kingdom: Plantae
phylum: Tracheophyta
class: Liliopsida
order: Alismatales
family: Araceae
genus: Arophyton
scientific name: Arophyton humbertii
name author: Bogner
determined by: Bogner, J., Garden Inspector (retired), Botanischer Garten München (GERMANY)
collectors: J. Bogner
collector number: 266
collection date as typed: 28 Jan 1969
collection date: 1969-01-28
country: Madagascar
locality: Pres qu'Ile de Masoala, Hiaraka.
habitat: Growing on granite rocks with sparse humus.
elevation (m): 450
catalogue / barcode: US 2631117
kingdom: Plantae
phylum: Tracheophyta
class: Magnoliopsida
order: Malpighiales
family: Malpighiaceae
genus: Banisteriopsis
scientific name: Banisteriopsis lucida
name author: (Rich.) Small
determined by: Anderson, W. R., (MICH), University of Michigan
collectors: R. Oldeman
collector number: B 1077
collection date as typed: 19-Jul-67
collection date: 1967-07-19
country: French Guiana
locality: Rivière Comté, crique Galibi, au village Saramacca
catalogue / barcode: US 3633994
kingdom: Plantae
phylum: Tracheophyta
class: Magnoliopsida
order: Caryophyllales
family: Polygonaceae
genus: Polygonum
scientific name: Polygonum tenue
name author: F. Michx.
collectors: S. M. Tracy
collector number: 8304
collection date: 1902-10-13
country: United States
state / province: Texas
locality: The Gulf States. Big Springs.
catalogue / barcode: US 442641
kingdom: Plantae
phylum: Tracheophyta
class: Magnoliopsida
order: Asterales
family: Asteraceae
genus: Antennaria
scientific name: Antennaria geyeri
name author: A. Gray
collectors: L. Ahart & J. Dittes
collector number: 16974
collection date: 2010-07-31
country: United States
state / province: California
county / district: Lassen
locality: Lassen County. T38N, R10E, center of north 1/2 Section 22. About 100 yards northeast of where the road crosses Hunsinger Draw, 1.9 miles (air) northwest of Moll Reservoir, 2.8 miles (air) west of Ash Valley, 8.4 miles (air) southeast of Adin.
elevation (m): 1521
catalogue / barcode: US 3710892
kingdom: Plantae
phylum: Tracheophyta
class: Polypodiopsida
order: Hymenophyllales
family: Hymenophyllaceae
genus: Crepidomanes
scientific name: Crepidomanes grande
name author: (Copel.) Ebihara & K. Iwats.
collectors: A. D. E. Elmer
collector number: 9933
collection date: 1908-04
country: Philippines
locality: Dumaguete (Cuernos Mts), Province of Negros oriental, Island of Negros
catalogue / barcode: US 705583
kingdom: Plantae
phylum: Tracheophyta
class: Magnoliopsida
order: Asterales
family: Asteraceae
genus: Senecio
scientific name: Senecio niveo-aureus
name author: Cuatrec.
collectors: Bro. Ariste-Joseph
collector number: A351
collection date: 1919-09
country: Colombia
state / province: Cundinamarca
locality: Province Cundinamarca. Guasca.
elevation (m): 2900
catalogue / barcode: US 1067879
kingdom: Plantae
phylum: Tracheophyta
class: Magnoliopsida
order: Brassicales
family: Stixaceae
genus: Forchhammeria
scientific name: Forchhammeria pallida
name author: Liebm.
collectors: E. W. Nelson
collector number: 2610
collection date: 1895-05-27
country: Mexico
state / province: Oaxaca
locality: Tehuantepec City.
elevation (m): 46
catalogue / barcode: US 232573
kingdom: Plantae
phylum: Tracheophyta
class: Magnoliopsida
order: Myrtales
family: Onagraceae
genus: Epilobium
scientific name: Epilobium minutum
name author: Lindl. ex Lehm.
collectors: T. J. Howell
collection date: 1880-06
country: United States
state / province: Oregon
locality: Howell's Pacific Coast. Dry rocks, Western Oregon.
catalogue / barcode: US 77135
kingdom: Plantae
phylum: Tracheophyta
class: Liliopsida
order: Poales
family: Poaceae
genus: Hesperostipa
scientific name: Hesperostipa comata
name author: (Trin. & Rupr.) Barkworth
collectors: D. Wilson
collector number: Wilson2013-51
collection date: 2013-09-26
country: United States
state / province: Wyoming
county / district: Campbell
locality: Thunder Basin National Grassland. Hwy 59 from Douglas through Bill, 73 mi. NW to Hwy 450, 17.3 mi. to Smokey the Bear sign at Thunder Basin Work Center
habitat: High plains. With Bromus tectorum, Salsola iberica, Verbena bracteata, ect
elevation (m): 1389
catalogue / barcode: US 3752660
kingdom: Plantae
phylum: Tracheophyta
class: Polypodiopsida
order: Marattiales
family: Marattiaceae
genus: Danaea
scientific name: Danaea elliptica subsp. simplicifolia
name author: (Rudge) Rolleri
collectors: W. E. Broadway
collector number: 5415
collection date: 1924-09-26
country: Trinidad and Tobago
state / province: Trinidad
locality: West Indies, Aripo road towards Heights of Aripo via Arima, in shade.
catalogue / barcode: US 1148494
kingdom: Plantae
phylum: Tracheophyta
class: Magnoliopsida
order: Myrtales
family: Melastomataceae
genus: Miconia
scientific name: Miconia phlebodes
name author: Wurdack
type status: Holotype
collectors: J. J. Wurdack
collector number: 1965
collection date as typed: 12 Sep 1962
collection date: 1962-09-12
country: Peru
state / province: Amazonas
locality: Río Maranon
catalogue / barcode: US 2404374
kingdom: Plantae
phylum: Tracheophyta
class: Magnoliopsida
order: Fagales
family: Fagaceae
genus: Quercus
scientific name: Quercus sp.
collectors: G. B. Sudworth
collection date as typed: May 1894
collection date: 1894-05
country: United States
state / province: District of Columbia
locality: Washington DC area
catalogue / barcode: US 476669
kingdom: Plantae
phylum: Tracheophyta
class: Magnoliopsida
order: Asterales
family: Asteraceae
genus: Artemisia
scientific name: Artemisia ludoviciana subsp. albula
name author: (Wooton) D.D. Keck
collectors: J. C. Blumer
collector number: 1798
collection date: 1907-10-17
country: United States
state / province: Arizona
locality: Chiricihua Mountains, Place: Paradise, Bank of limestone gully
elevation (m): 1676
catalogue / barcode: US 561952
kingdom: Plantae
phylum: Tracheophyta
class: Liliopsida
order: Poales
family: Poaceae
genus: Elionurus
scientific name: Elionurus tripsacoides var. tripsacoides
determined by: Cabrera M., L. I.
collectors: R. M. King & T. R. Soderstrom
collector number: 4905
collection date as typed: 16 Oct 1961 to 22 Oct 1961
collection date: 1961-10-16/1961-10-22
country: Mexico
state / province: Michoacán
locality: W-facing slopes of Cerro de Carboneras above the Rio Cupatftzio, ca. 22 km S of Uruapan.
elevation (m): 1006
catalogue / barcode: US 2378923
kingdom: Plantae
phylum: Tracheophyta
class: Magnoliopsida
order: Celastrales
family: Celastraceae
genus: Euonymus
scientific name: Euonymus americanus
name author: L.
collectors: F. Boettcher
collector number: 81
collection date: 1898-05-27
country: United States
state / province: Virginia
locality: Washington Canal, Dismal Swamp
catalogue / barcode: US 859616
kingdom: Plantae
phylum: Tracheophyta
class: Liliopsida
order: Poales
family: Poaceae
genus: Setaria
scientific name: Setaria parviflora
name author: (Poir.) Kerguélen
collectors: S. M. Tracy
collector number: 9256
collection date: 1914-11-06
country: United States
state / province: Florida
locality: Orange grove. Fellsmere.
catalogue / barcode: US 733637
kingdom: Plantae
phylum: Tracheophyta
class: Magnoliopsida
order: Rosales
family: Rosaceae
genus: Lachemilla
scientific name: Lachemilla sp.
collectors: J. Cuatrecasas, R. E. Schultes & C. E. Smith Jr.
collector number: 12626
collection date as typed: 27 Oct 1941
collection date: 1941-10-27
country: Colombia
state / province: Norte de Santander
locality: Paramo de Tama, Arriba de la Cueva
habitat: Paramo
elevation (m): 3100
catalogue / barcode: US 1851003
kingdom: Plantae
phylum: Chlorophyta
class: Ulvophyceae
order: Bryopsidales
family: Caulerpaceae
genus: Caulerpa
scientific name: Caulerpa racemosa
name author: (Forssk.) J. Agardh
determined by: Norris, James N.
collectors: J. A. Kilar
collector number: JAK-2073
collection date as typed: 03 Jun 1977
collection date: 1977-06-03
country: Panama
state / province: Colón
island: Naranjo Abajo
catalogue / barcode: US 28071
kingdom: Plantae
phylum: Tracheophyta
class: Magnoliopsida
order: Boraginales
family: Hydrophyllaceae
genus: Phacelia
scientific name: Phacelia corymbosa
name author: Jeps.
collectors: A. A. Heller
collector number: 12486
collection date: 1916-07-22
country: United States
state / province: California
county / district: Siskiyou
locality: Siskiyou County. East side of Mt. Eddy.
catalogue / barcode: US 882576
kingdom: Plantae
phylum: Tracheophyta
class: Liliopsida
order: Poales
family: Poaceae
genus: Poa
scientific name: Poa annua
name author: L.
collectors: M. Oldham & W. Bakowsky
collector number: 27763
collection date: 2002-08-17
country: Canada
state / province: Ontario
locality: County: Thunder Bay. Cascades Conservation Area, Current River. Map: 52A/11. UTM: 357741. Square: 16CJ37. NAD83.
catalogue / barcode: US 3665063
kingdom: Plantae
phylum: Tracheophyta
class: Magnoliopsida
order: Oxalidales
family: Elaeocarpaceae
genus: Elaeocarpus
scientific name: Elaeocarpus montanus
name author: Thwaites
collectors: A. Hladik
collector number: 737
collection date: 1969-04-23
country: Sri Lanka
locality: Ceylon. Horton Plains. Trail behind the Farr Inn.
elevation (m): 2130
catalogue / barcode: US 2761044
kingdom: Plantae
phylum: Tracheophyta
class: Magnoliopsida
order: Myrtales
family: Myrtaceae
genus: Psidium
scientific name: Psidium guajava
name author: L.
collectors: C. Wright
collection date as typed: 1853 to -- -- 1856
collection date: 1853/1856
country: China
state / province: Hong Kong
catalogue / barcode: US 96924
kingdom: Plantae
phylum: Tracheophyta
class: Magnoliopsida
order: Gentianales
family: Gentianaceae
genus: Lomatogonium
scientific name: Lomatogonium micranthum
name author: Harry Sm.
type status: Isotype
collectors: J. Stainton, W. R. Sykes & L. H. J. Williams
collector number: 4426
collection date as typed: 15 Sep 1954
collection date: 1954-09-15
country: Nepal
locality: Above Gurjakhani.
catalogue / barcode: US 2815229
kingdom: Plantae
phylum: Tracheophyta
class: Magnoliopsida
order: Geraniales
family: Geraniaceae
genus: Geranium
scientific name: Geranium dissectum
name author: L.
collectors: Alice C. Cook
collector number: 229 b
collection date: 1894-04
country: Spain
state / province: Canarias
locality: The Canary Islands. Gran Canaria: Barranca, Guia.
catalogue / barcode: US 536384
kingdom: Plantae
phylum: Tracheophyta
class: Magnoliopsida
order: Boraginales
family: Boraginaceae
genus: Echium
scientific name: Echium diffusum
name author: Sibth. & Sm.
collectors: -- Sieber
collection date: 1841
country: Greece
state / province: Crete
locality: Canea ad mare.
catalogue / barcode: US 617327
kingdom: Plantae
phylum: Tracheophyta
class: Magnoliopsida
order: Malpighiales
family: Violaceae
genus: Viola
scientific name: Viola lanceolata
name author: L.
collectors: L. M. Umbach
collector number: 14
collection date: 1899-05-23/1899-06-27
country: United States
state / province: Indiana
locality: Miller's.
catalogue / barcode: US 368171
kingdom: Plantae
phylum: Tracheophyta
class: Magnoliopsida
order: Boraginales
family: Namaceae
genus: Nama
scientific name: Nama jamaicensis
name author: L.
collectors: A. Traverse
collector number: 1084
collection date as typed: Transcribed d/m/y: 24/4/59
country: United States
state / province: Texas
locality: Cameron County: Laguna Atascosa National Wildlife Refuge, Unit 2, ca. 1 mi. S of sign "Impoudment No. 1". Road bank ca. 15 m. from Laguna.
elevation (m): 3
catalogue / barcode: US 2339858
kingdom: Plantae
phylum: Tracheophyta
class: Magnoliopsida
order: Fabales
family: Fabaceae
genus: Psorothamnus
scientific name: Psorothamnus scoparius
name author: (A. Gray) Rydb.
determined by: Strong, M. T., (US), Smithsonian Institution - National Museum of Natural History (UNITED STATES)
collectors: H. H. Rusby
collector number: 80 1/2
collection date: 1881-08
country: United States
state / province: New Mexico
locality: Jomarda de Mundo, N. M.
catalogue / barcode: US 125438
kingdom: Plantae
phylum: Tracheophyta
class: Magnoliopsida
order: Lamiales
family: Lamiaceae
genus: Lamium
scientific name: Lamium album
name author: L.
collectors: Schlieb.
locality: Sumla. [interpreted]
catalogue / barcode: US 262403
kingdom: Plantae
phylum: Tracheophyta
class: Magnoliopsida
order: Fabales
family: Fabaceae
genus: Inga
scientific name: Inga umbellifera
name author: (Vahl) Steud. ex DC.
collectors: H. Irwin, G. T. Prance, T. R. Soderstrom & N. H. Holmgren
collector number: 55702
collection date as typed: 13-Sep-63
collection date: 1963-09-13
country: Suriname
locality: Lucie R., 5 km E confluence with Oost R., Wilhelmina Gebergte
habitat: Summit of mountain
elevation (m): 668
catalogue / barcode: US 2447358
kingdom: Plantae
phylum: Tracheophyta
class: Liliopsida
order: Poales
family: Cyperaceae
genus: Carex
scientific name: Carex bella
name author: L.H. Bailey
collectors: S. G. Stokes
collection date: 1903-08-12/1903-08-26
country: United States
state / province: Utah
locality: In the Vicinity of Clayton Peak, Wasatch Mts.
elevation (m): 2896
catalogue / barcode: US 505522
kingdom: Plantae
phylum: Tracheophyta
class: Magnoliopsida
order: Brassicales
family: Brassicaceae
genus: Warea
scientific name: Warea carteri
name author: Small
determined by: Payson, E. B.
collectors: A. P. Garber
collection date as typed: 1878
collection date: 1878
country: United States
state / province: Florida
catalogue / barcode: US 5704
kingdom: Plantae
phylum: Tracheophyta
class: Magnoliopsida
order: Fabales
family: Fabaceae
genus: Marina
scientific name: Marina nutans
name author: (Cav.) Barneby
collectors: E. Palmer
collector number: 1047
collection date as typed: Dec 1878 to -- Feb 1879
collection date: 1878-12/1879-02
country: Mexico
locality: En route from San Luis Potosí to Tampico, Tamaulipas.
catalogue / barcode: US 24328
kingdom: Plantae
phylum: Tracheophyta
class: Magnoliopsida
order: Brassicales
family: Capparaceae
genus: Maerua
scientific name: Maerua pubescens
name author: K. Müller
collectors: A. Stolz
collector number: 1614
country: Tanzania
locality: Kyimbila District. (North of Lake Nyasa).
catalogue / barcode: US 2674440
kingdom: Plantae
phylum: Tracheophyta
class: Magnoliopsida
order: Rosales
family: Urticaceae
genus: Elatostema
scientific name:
##############################
Could you quote the part of the entries that opens with the first line and closes with the line containing "county / district: Lassen", including that line, word for word?

kingdom: Plantae
phylum: Tracheophyta
class: Liliopsida
order: Alismatales
family: Araceae
genus: Arophyton
scientific name: Arophyton humbertii
name author: Bogner
determined by: Bogner, J., Garden Inspector (retired), Botanischer Garten München (GERMANY)
collectors: J. Bogner
collector number: 266
collection date as typed: 28 Jan 1969
collection date: 1969-01-28
country: Madagascar
locality: Pres qu'Ile de Masoala, Hiaraka.
habitat: Growing on granite rocks with sparse humus.
elevation (m): 450
catalogue / barcode: US 2631117
kingdom: Plantae
phylum: Tracheophyta
class: Magnoliopsida
order: Malpighiales
family: Malpighiaceae
genus: Banisteriopsis
scientific name: Banisteriopsis lucida
name author: (Rich.) Small
determined by: Anderson, W. R., (MICH), University of Michigan
collectors: R. Oldeman
collector number: B 1077
collection date as typed: 19-Jul-67
collection date: 1967-07-19
country: French Guiana
locality: Rivière Comté, crique Galibi, au village Saramacca
catalogue / barcode: US 3633994
kingdom: Plantae
phylum: Tracheophyta
class: Magnoliopsida
order: Caryophyllales
family: Polygonaceae
genus: Polygonum
scientific name: Polygonum tenue
name author: F. Michx.
collectors: S. M. Tracy
collector number: 8304
collection date: 1902-10-13
country: United States
state / province: Texas
locality: The Gulf States. Big Springs.
catalogue / barcode: US 442641
kingdom: Plantae
phylum: Tracheophyta
class: Magnoliopsida
order: Asterales
family: Asteraceae
genus: Antennaria
scientific name: Antennaria geyeri
name author: A. Gray
collectors: L. Ahart & J. Dittes
collector number: 16974
collection date: 2010-07-31
country: United States
state / province: California
county / district: Lassen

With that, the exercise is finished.